▶ _Data shown_

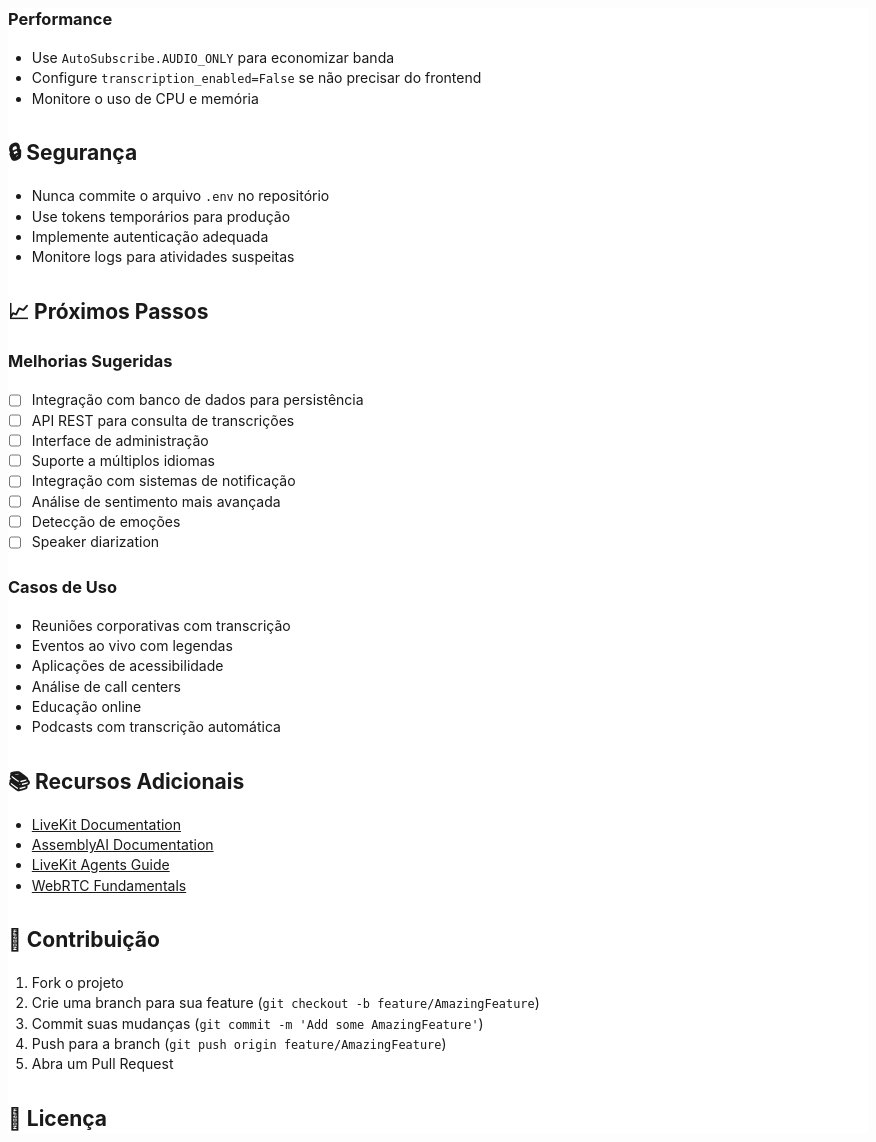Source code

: ### Performance
- Use `AutoSubscribe.AUDIO_ONLY` para economizar banda
- Configure `transcription_enabled=False` se não precisar do frontend
- Monitore o uso de CPU e memória

## 🔒 Segurança

- Nunca commite o arquivo `.env` no repositório
- Use tokens temporários para produção
- Implemente autenticação adequada
- Monitore logs para atividades suspeitas

## 📈 Próximos Passos

### Melhorias Sugeridas
- [ ] Integração com banco de dados para persistência
- [ ] API REST para consulta de transcrições
- [ ] Interface de administração
- [ ] Suporte a múltiplos idiomas
- [ ] Integração com sistemas de notificação
- [ ] Análise de sentimento mais avançada
- [ ] Detecção de emoções
- [ ] Speaker diarization

### Casos de Uso
- Reuniões corporativas com transcrição
- Eventos ao vivo com legendas
- Aplicações de acessibilidade
- Análise de call centers
- Educação online
- Podcasts com transcrição automática

## 📚 Recursos Adicionais

- [LiveKit Documentation](https://docs.livekit.io/)
- [AssemblyAI Documentation](https://www.assemblyai.com/docs)
- [LiveKit Agents Guide](https://docs.livekit.io/agents/)
- [WebRTC Fundamentals](https://webrtc.org/getting-started/overview)

## 🤝 Contribuição

1. Fork o projeto
2. Crie uma branch para sua feature (`git checkout -b feature/AmazingFeature`)
3. Commit suas mudanças (`git commit -m 'Add some AmazingFeature'`)
4. Push para a branch (`git push origin feature/AmazingFeature`)
5. Abra um Pull Request

## 📄 Licença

▶ _Activity_
Reproduce the data above line for line, from its first line through the line containing "- [ ] Integração com banco", both ends included, with the pictures omitted and nothing more.

▶ _Task response_
Source code

: ### Performance
- Use `AutoSubscribe.AUDIO_ONLY` para economizar banda
- Configure `transcription_enabled=False` se não precisar do frontend
- Monitore o uso de CPU e memória

## 🔒 Segurança

- Nunca commite o arquivo `.env` no repositório
- Use tokens temporários para produção
- Implemente autenticação adequada
- Monitore logs para atividades suspeitas

## 📈 Próximos Passos

### Melhorias Sugeridas
- [ ] Integração com banco de dados para persistência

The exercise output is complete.